▶ **Görev a**:
CHP soruşturmalarını anlatan yazıda adı geçen bütün kişileri sıralayın.

Kokuşmuş!

Cumhuriyet Halk Partisi cumhuriyet tarihinde bir örneği daha görülmemiş büyük bir yolsuzluk soruşturması geçiriyor ve ne yazıktır ki açılan her dosyayla beraber cerahatin her yeri sardığı, yayılan kötü kokudan da anlaşılıyor.

En az üç farklı yargılama kalemi var CHP üzerinde yürüyen. Biri malum; CHP'de son genel başkanın para karşılığı değiştirildiği iddiasını soruşturan dosya.

Diğeri; merkezinde Ekrem İmamoğlu ve ekibinin yer aldığı yolsuzluk, irtikap, rüşvet, haraç, kişisel verileri hukuksuz biçimde ele geçirilmesi gibi suçları içeren dosya.

Üçüncüsü ise Eko-sistemin İstanbul'da İBB ve iştiraklerinden ve ilçe belediyelerinden başka, başka şehirlerdeki CHP belediyelerine de sıçradığını gösteren soruşturma dosyaları.

Her bir dosyanın temelinde yolsuzluk, hırsızlık ve siyasetin halk için değil kişisel menfaat için yapıldığı gerçeği var.

ATATÜRK'ÜN KOLTUĞUNU DA ÇALMIŞLAR!

İddianamesi kabul edilen ve artık kovuşturmaya dönen "şaibeli kurultay" dosyası Cumhuriyet tarihinin en eski partisi ve Türk siyasi hayatının değişmez ana muhalefet partisi konumundaki CHP'de genel başkan koltuğunun parayla satıldığını iddia ediyor.

CHP'lilerin yıllardır diğer siyasi partilere "hava atmak", aralarında güya hiyerarşik ve kapanmaz bir fark olduğunu vurgulamak için ortaya attıkları önerme üzerinden söylersek; "Atatürk'ün koltuğu"nu 1 milyar 200 milyon TL karşılığında satın almışlar resmen!

İddianamede yer alan tanık ifadelerine göre delegelere "Özgür Özel'e oy vermeleri için" dağıtılmış bu para. Oyu satın alınan delegelerden imza toplanmış, imzalar bazen CHP Genel Sekreteri Selin Sayek Böke'ye, bazen CHP medyasına, bilhassa "Saraçhane bülbülü" lakabıyla anılan Şaban Sevinç'e teslim edilmiş.

▶ **Veriler**:
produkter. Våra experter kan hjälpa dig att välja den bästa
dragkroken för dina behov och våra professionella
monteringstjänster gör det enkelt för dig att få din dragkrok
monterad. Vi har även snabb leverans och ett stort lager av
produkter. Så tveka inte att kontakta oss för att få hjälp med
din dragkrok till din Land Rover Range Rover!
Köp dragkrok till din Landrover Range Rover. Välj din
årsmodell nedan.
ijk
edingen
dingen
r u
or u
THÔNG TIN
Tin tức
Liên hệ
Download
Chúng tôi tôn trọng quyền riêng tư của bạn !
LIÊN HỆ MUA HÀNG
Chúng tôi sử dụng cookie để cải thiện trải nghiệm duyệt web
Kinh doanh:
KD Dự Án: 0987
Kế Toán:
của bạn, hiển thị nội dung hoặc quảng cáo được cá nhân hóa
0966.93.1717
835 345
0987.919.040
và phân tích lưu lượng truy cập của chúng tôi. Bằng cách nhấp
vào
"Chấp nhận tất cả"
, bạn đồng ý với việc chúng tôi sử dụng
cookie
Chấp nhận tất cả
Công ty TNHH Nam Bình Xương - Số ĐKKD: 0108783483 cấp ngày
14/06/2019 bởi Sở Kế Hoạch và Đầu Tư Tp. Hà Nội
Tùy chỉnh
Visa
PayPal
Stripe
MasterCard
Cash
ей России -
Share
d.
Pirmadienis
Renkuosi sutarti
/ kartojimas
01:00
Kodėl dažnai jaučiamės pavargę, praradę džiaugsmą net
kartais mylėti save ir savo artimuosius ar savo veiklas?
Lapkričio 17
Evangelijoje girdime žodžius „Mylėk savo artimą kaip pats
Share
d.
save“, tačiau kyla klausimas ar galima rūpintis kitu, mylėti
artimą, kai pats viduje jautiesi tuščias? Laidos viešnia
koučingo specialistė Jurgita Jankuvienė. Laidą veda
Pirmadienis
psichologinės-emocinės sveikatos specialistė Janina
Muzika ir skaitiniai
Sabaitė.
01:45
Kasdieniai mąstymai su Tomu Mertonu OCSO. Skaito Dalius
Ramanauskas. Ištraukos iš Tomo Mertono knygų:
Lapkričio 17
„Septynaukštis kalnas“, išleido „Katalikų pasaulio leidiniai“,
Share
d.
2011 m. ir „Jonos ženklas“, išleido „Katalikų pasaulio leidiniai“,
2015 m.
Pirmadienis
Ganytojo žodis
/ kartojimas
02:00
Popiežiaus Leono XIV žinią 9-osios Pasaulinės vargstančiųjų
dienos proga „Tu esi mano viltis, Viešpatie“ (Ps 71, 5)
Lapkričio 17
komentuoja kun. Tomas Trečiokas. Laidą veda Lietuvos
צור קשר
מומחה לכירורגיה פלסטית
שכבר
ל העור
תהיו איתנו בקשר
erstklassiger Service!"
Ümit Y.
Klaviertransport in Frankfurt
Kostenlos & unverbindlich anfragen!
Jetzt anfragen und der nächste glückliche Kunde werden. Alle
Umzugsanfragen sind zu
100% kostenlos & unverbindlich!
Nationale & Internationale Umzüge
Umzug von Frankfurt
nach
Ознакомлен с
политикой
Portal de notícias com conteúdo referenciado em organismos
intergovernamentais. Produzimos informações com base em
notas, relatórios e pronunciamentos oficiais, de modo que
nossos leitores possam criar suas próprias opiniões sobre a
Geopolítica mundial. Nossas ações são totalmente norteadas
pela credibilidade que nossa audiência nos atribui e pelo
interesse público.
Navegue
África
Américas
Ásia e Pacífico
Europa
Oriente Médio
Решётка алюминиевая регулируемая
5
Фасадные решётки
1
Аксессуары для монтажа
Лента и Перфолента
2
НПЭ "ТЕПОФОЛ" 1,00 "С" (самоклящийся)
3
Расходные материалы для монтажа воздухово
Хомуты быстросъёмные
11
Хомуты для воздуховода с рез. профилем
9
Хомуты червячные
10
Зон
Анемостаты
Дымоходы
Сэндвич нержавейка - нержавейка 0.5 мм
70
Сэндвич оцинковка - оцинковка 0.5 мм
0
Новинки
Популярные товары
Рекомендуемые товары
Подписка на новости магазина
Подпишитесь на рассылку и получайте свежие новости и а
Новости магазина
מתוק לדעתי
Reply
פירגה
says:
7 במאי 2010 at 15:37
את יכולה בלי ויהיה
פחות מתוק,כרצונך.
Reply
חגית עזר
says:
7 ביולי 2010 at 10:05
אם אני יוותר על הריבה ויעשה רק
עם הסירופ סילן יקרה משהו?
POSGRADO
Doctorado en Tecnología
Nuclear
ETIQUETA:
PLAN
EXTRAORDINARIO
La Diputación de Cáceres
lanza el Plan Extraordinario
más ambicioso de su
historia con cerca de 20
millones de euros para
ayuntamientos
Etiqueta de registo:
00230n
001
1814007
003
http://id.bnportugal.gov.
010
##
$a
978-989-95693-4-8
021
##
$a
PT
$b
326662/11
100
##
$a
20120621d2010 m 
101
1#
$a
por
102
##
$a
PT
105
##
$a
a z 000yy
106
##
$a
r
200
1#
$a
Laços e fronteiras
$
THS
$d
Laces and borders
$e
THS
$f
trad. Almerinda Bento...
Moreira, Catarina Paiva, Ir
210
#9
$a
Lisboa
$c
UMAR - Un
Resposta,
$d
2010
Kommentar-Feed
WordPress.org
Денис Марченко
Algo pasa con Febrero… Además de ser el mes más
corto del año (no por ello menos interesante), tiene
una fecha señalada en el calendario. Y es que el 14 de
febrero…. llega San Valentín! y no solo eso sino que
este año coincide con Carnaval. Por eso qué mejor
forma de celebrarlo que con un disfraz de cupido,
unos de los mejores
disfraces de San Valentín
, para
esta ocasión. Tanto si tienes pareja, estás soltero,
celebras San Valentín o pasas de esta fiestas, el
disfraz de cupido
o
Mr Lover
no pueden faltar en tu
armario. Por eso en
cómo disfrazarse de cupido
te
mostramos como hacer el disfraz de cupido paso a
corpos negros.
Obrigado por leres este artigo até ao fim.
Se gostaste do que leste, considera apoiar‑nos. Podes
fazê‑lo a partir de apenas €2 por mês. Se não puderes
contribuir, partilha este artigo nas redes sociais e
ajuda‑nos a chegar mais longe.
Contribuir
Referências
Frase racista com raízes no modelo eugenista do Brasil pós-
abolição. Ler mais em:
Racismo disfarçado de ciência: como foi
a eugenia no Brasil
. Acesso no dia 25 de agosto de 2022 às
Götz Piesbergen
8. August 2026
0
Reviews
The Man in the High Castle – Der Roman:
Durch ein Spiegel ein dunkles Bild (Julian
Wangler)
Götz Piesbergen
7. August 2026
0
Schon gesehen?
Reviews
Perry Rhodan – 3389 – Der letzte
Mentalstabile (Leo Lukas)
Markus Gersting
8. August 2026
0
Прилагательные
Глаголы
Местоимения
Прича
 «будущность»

▶ **Görev b**:
Listenin başından "Köp dragkrok till" ifadesini içeren satıra kadar, iki uç da dahil olmak üzere, satırları "Range Rover" ifadesini "Discovery" ile değiştirerek yeniden yazın; geri kalan her şey aynı kalsın.

▶ **Yanıt Bölümü a**:
- Ekrem İmamoğlu
- Atatürk
- Özgür Özel
- Selin Sayek Böke
- Şaban Sevinç

▶ **Yanıt Bölümü b**:
produkter. Våra experter kan hjälpa dig att välja den bästa
dragkroken för dina behov och våra professionella
monteringstjänster gör det enkelt för dig att få din dragkrok
monterad. Vi har även snabb leverans och ett stort lager av
produkter. Så tveka inte att kontakta oss för att få hjälp med
din dragkrok till din Land Rover Discovery!
Köp dragkrok till din Landrover Discovery. Välj din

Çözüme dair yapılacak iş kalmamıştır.